Luckily the Anabaptists came along and pushed the envelope of Biblical interpretation and rediscovered the radical Jesus of the gospels, the peace-maker, the justice-seeker, the one who said beware of the yeast of the Pharisees and the Herodians.  That’s our heritage.  And yet, it’s still so easy to just go along.

I confess that I’m often at a loss to try to find my way through this world.  All I have are a few fish and they seem so insignificant.  They are squelched by the background noise of the march toward war, by the forces leaving poverty in its wake, by the religious intolerance which denies the simple bread and cup to faithful people because of their sexual orientation.

And yet, I’m reminded of the words of Dorothy Day which I read in a recent Baptist Peace Fellowship mailing: “It’s the little things that we possess—our little faith, our little deeds.  These are our loaves and fishes.  We can but offer them to God and pray that God will make the increase.”

We gather around one loaf on Communion Sundays.  We are called to be one loaf.  The disciples have one loaf in their boat.  Jesus calls us to beware that we do not harm that one loaf with bad yeast. 

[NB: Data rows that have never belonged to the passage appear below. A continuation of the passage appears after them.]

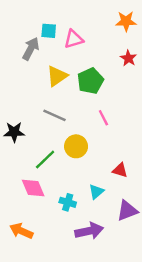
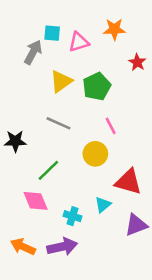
orange star: (126, 21) -> (114, 29), moved
yellow circle: (76, 146) -> (95, 154), moved
red triangle: (120, 170) -> (128, 182), size x1.6
purple arrow: (89, 231) -> (62, 247), moved

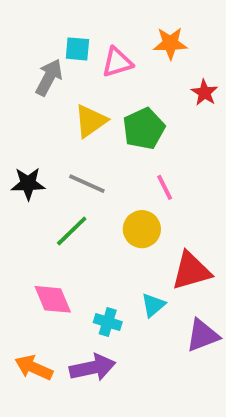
black star: (15, 141) -> (28, 184), moved
green line: (48, 170) -> (72, 231), moved
red triangle: (128, 182) -> (191, 271), turned -32

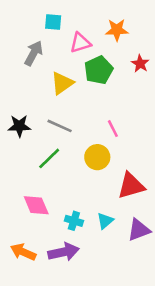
cyan square: (77, 49) -> (53, 22), moved
green pentagon: (144, 129) -> (99, 70), moved
cyan triangle: (153, 305) -> (105, 221), moved

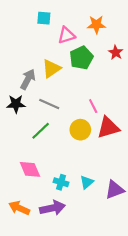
gray arrow: (34, 53) -> (28, 79), moved
red triangle: (131, 186) -> (108, 128), moved

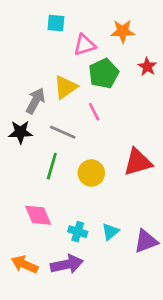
pink line: (93, 106) -> (94, 112), moved
yellow circle: (80, 130) -> (91, 173), moved
green line: (41, 131) -> (52, 166), turned -30

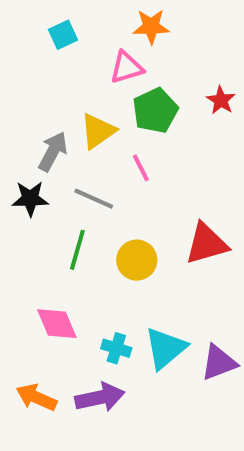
cyan square: (56, 23) -> (63, 35), moved, turned -30
orange star: (123, 31) -> (151, 27), moved
cyan triangle: (110, 232) -> (165, 348), size x1.6

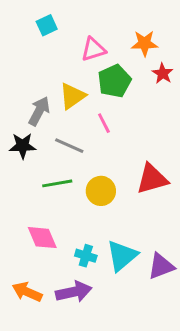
orange star: (151, 27) -> (145, 43), moved
green line: (77, 250) -> (57, 183), turned 64

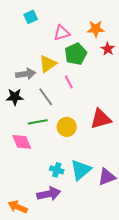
gray arrow: (39, 111) -> (26, 74), turned 54
gray line: (69, 146) -> (46, 97), turned 30
pink diamond: (42, 238) -> (22, 142), moved
orange arrow: (27, 292) -> (18, 207), moved

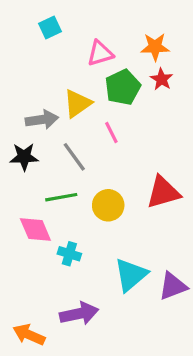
red star: (108, 49) -> (162, 79), moved
cyan cross: (57, 170) -> (69, 254), moved

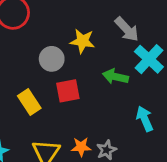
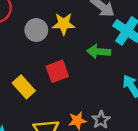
gray circle: (52, 59) -> (36, 30), moved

            The scripture ends with scene 4:

            Jesus uses spit once again to heal a blind man, just like he used spit to heal a deaf person in the last chapter.  These people hear and see, even if the disciples and we don’t get it yet.  They understand, even if we don’t.  But the blind man doesn’t get it at first either.  The first time he looks, all he sees are things that look like trees.  It takes a second healing touch for him to see, a second chance.  Maybe there’s hope for us after all. 

Maybe, just maybe we need to come to Jesus once again, pleading for a healing touch.  Maybe, just maybe we need to learn more of God’s ways through our own study of the Bible and of the world.  We do that well already here in our classes and support groups at UBC.

Maybe, just maybe we can find new ways to rid ourselves of our clinginess to that old yeast that has lost its spring.

Maybe, just maybe we can see the way of Jesus as a remedy for the doldrums and foibles of this world.

Maybe as we remember our renegade Anabaptist forebears, we might have the courage to speak truth to power and to set the captives free.

Maybe as we do this, our eyesight might clear up and we might even for the first time see with new eyes.  And in that day, when God asks us, Do we understand yet?”  We will know our answer.